NEW YORK (CNNMoney.com) -- With a government shutdown looming, Congress approved a temporary spending bill late Tuesday that will fund the government for another 10 weeks.
The current law funding the government -- a so-called continuing resolution -- was set to expire Tuesday at midnight.
After the Senate overwhelmingly approved the measure in the early afternoon, the House voted 193-165 in the evening to move the bill to President Obama's desk.
It's the third time in a month that Congress has faced a tight deadline to keep the government funded. The latest extension will keep it afloat until March 4.
And with Republicans taking control of the House in January and pledging spending cutbacks, the March expiration date sets up a full-fledged fight over the budget.
While a continuing resolution puts government spending on autopilot, the version under consideration does include some adjustments to spending levels, including the two-year freeze in pay for federal workers that President Obama called for in November.
And the measure will leave key Democratic legislative victories -- like health care and financial reform -- with less funding than if the massive $1.1 trillion "omnibus" extension killed by Republicans last week had passed.
Lawmakers left themselves a narrow window for action.
The failure to pass a new spending measure would leave the government without the authority to spend money for anything but essential operations.
Congress has come down to the wire many times before and has usually managed to pass a funding bill without causing a government shutdown.
Typically, lawmakers pass 12 appropriation bills for the president's approval. Those bills give federal agencies the legal authority to spend and conduct business.
This year, not one of the 12 has been approved by the Senate.

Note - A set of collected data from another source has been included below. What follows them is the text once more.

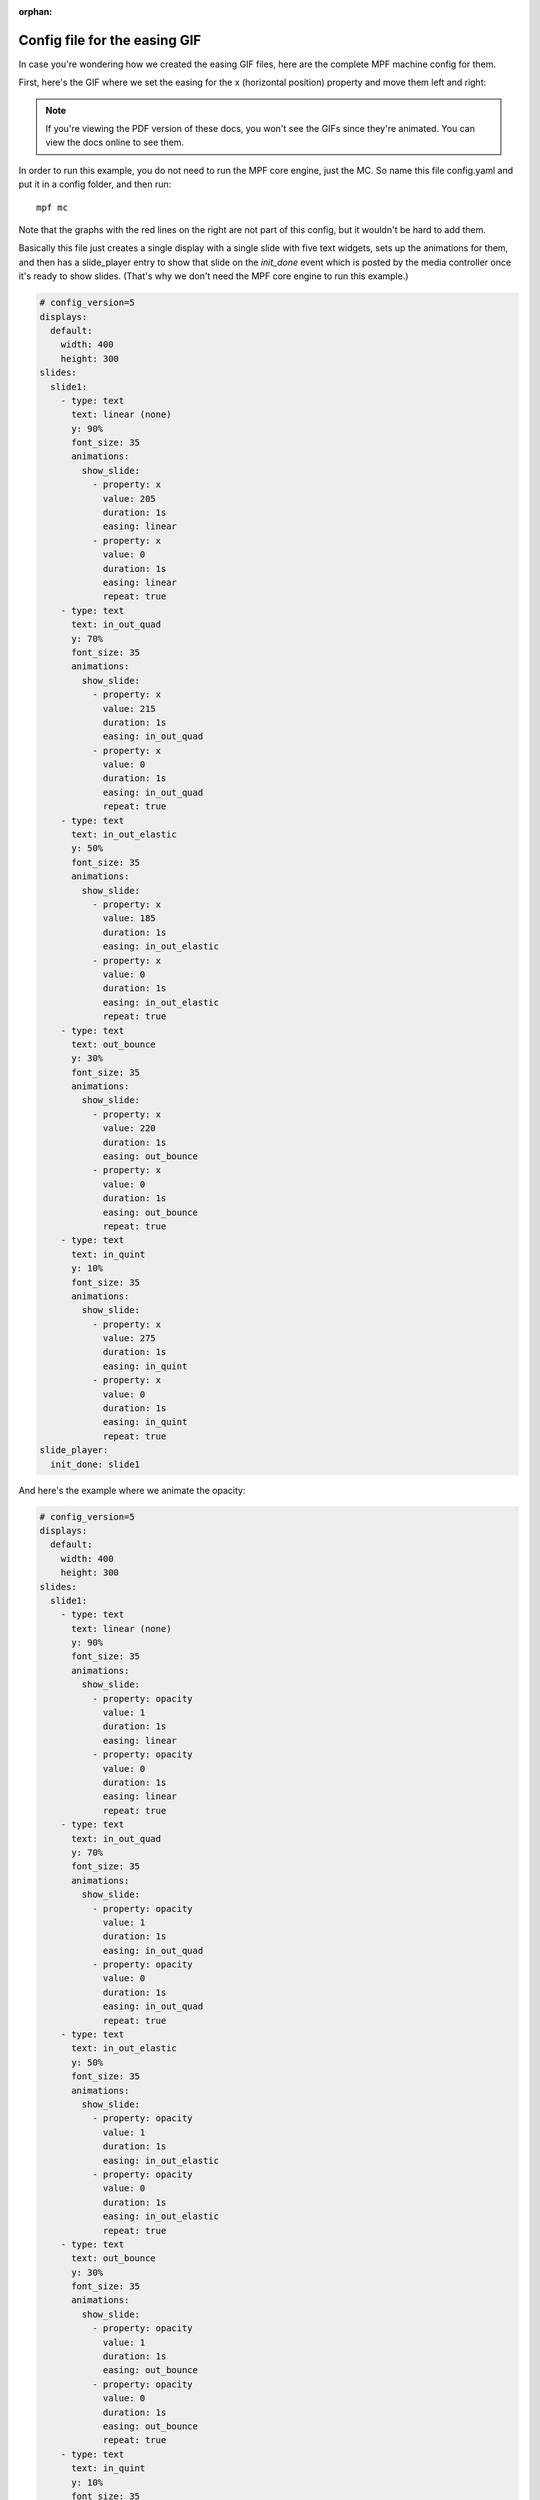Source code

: :orphan:

Config file for the easing GIF
==============================

In case you're wondering how we created the easing GIF files, here are the
complete MPF machine config for them.

First, here's the GIF where we set the easing for the x (horizontal position)
property and move them left and right:

.. image::  /displays/images/easing.gif

.. note::

   If you're viewing the PDF version of these docs, you won't see the GIFs since
   they're animated. You can view the docs online to see them.

In order to run this example, you do not need to run the MPF core engine, just
the MC. So name this file config.yaml and put it in a config folder, and then
run:

::

    mpf mc

Note that the graphs with the red lines on the right are not part of this
config, but it wouldn't be hard to add them.

Basically this file just creates a single display with a single slide with five
text widgets, sets up the animations for them, and then has a slide_player
entry to show that slide on the *init_done* event which is posted by the media
controller once it's ready to show slides. (That's why we don't need the MPF
core engine to run this example.)

.. code-block:: mpf-mc-config

    # config_version=5
    displays:
      default:
        width: 400
        height: 300
    slides:
      slide1:
        - type: text
          text: linear (none)
          y: 90%
          font_size: 35
          animations:
            show_slide:
              - property: x
                value: 205
                duration: 1s
                easing: linear
              - property: x
                value: 0
                duration: 1s
                easing: linear
                repeat: true
        - type: text
          text: in_out_quad
          y: 70%
          font_size: 35
          animations:
            show_slide:
              - property: x
                value: 215
                duration: 1s
                easing: in_out_quad
              - property: x
                value: 0
                duration: 1s
                easing: in_out_quad
                repeat: true
        - type: text
          text: in_out_elastic
          y: 50%
          font_size: 35
          animations:
            show_slide:
              - property: x
                value: 185
                duration: 1s
                easing: in_out_elastic
              - property: x
                value: 0
                duration: 1s
                easing: in_out_elastic
                repeat: true
        - type: text
          text: out_bounce
          y: 30%
          font_size: 35
          animations:
            show_slide:
              - property: x
                value: 220
                duration: 1s
                easing: out_bounce
              - property: x
                value: 0
                duration: 1s
                easing: out_bounce
                repeat: true
        - type: text
          text: in_quint
          y: 10%
          font_size: 35
          animations:
            show_slide:
              - property: x
                value: 275
                duration: 1s
                easing: in_quint
              - property: x
                value: 0
                duration: 1s
                easing: in_quint
                repeat: true
    slide_player:
      init_done: slide1

And here's the example where we animate the opacity:

.. image:: /displays/images/easing_opacity.gif

.. code-block:: mpf-mc-config

    # config_version=5
    displays:
      default:
        width: 400
        height: 300
    slides:
      slide1:
        - type: text
          text: linear (none)
          y: 90%
          font_size: 35
          animations:
            show_slide:
              - property: opacity
                value: 1
                duration: 1s
                easing: linear
              - property: opacity
                value: 0
                duration: 1s
                easing: linear
                repeat: true
        - type: text
          text: in_out_quad
          y: 70%
          font_size: 35
          animations:
            show_slide:
              - property: opacity
                value: 1
                duration: 1s
                easing: in_out_quad
              - property: opacity
                value: 0
                duration: 1s
                easing: in_out_quad
                repeat: true
        - type: text
          text: in_out_elastic
          y: 50%
          font_size: 35
          animations:
            show_slide:
              - property: opacity
                value: 1
                duration: 1s
                easing: in_out_elastic
              - property: opacity
                value: 0
                duration: 1s
                easing: in_out_elastic
                repeat: true
        - type: text
          text: out_bounce
          y: 30%
          font_size: 35
          animations:
            show_slide:
              - property: opacity
                value: 1
                duration: 1s
                easing: out_bounce
              - property: opacity
                value: 0
                duration: 1s
                easing: out_bounce
                repeat: true
        - type: text
          text: in_quint
          y: 10%
          font_size: 35
          animations:
            show_slide:
              - property: opacity
                value: 1
                duration: 1s
                easing: in_quint
              - property: opacity
                value: 0
                duration: 1s
                easing: in_quint
                repeat: true
    slide_player:
      init_done: slide1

Instead, lawmakers have relied on continuing resolutions. But when the new Republican-controlled House starts meeting in January, the GOP caucus is unlikely to be content with extending funding at current levels.
"Beginning ... January 5th, the American people are going to watch their Congress do something differently, at least in one house," Rep. John Boehner, the incoming Republican speaker, said Friday. "The House is going to become the outpost in Washington for the American people and their desire for a smaller, less costly, and more accountable government."
Before the 2010 midterm elections, House Republicans said that if they were in charge they would cut spending by at least $100 billion from the budget in the first year.
Asked on Friday which programs are likely to be cut, Boehner didn't specify.
"But I will tell you," he said. "We are going to cut spending."
It's a battle Democrats know is coming.
Sen. Tom Harkin, a Democrat from Iowa, took to the floor just before the final vote in the Senate to mount a defense of the social programs that were included in the omnibus, but not the continuing resolution.
"If they are going to cut 21% from all this, I just want to say there is going to be a battle. We are just not going to sit back and let these programs be decimated," Harkin said.